AlexeyMK commented 9 years ago

Adding support for CoffeeScript/ES6-style dictionaries in python.

Example & Explanation

name = "Bob"
age = 24

# traditional python ways
person = {"name": name, "age": age, "version": 1}
person2 = dict(name=name, age=age, version=2)

But in CoffeeScript, you can just do

cs_person = {name, age, version: "cs"}

The feature is known as the Object Literal Property Value Shorthand, and is coming to Javascript as of ES6

Now you can use it in python, too, with MacroPy.

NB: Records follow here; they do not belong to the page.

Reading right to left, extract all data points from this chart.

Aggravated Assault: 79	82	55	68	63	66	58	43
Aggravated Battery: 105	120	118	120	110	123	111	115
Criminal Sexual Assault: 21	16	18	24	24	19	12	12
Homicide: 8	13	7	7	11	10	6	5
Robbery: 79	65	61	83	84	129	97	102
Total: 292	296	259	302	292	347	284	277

from macropy.d import macros, d

person3 = d(name, age, version=3)
> {"name": "Bob", "age": 24, version: 3}  

Implementation

This was a bit of a pain to implement without MacroPy, since the Python call stack doesn't include the expressions passed, and inspect is slow.

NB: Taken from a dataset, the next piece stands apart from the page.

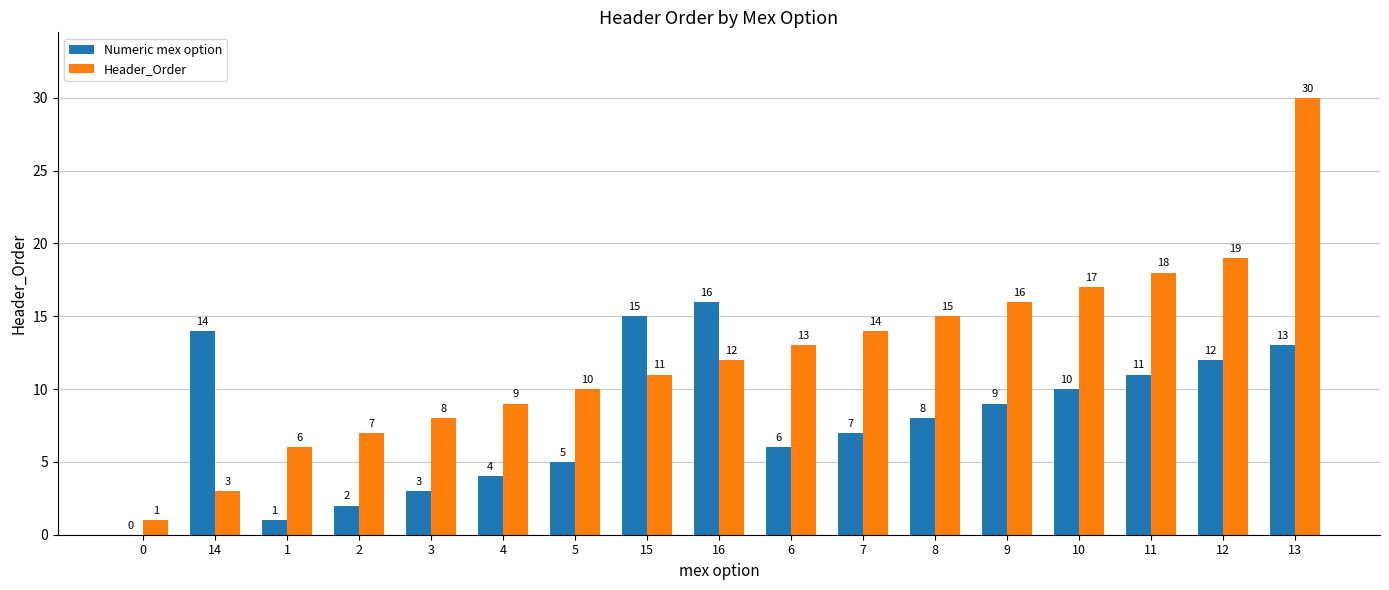

How many positive values does the Numeric mex option series have?

16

Even with MacroPy, without forking the project I'd need to use a lookup and a slice, a la

d[dict(name, age, version=3)]
# or, and I thought this was clever
d[ct(name, age, version=3)]

I showed d[ct to an unbiased python programmer and they said versions 1/2 looked way cleaner and they'd probably not use it. Fair enough. So I needed to make d(...) work directly.

I ended up needing to fork and slightly modify MacroPy to support changing the syntax tree to support function calls. Hopefully this is an acceptable addition.

AlexeyMK commented 9 years ago

Let me know if this looks interesting, @lihaoyi, and I'll get some tests & more documentation as well.